Source data:
== Segment start ==
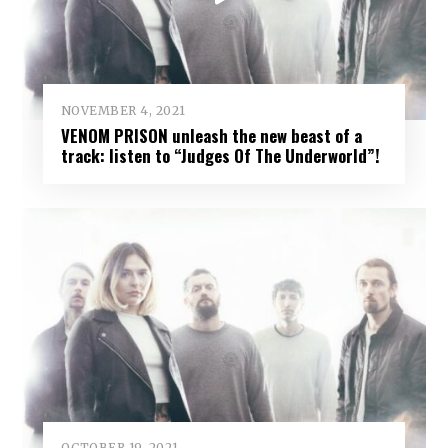
NOVEMBER 4, 2021
VENOM PRISON unleash the new beast of a
track: listen to “Judges Of The Underworld”!
OCTOBER 19, 2021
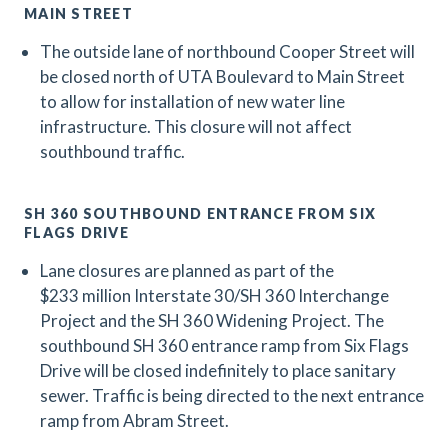
MAIN STREET
The outside lane of northbound Cooper Street will
be closed north of UTA Boulevard to Main Street
to allow for installation of new water line
infrastructure. This closure will not affect
southbound traffic.
SH 360 SOUTHBOUND ENTRANCE FROM SIX
FLAGS DRIVE
Lane closures are planned as part of the
$233 million Interstate 30/SH 360 Interchange
Project and the SH 360 Widening Project.
The
southbound SH 360 entrance ramp from Six Flags
Drive will be closed indefinitely to place sanitary
sewer. Traffic is being directed to the next entrance
ramp from Abram Street.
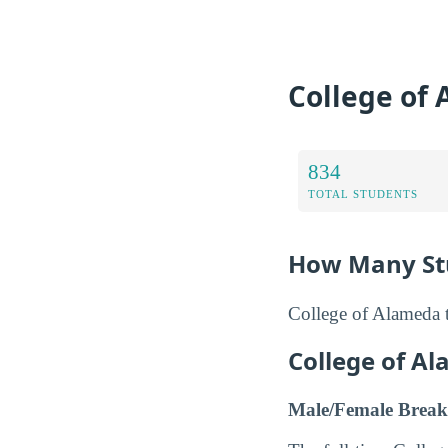
College of
834
TOTAL STUDENTS
How Many Stu
College of Alameda t
College of A
Male/Female Break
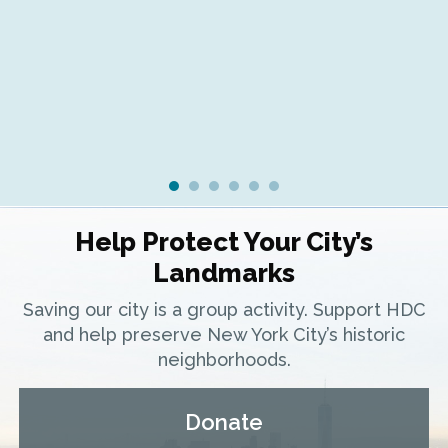
Fr
Ra
Help Protect Your City’s
Landmarks
Saving our city is a group activity. Support HDC
and help preserve New York City’s historic
neighborhoods.
Donate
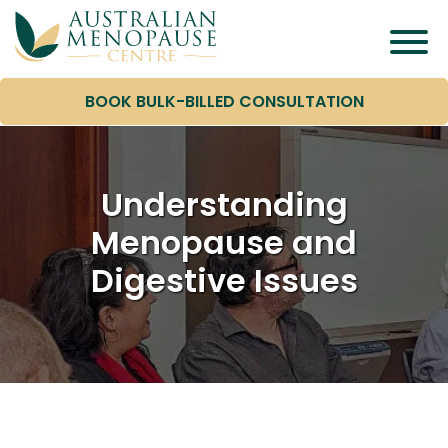
BOOK BULK-BILLED CONSULTATION
Understanding
Menopause and
Digestive Issues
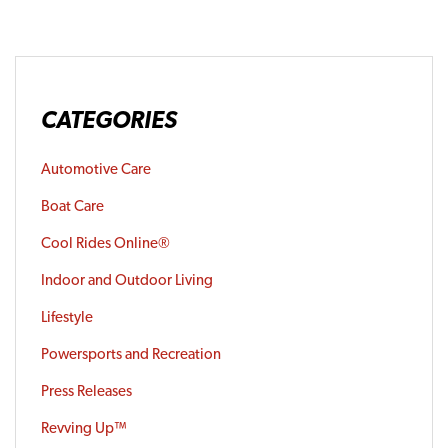
CATEGORIES
Automotive Care
Boat Care
Cool Rides Online®
Indoor and Outdoor Living
Lifestyle
Powersports and Recreation
Press Releases
Revving Up™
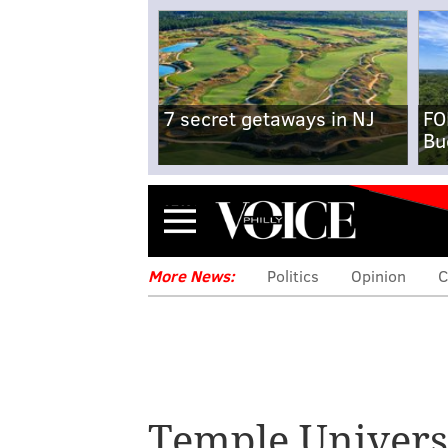
7 secret getaways in NJ
FO
Bu
Menu
More News:
Politics
Opinion
C
Temple Univers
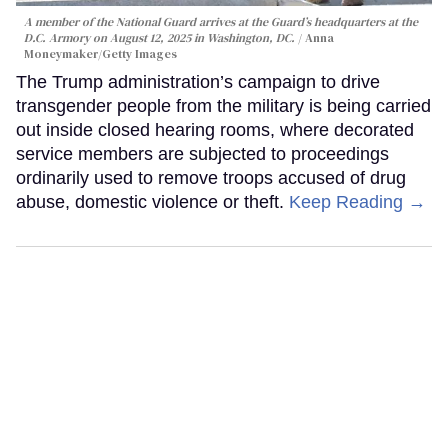
A member of the National Guard arrives at the Guard’s headquarters at the
D.C. Armory on August 12, 2025 in Washington, DC.
Anna
Moneymaker/Getty Images
The Trump administration’s campaign to drive
transgender people from the military is being carried
out inside closed hearing rooms, where decorated
service members are subjected to proceedings
ordinarily used to remove troops accused of drug
abuse, domestic violence or theft.
Keep Reading →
== Segment end ==
Print every line of text in the data above, unchanged, and omit the bracketed picture markers.

Answer to this task:
NOVEMBER 4, 2021
VENOM PRISON unleash the new beast of a
track: listen to “Judges Of The Underworld”!
OCTOBER 19, 2021
MAIN STREET
The outside lane of northbound Cooper Street will
be closed north of UTA Boulevard to Main Street
to allow for installation of new water line
infrastructure. This closure will not affect
southbound traffic.
SH 360 SOUTHBOUND ENTRANCE FROM SIX
FLAGS DRIVE
Lane closures are planned as part of the
$233 million Interstate 30/SH 360 Interchange
Project and the SH 360 Widening Project.
The
southbound SH 360 entrance ramp from Six Flags
Drive will be closed indefinitely to place sanitary
sewer. Traffic is being directed to the next entrance
ramp from Abram Street.
College of
834
TOTAL STUDENTS
How Many Stu
College of Alameda t
College of A
Male/Female Break
Fr
Ra
Help Protect Your City’s
Landmarks
Saving our city is a group activity. Support HDC
and help preserve New York City’s historic
neighborhoods.
Donate
BOOK BULK-BILLED CONSULTATION
Understanding
Menopause and
Digestive Issues
CATEGORIES
Automotive Care
Boat Care
Cool Rides Online®
Indoor and Outdoor Living
Lifestyle
Powersports and Recreation
Press Releases
Revving Up™
7 secret getaways in NJ
FO
Bu
Menu
More News:
Politics
Opinion
C
Temple Univers
A member of the National Guard arrives at the Guard’s headquarters at the
D.C. Armory on August 12, 2025 in Washington, DC.
Anna
Moneymaker/Getty Images
The Trump administration’s campaign to drive
transgender people from the military is being carried
out inside closed hearing rooms, where decorated
service members are subjected to proceedings
ordinarily used to remove troops accused of drug
abuse, domestic violence or theft.
Keep Reading →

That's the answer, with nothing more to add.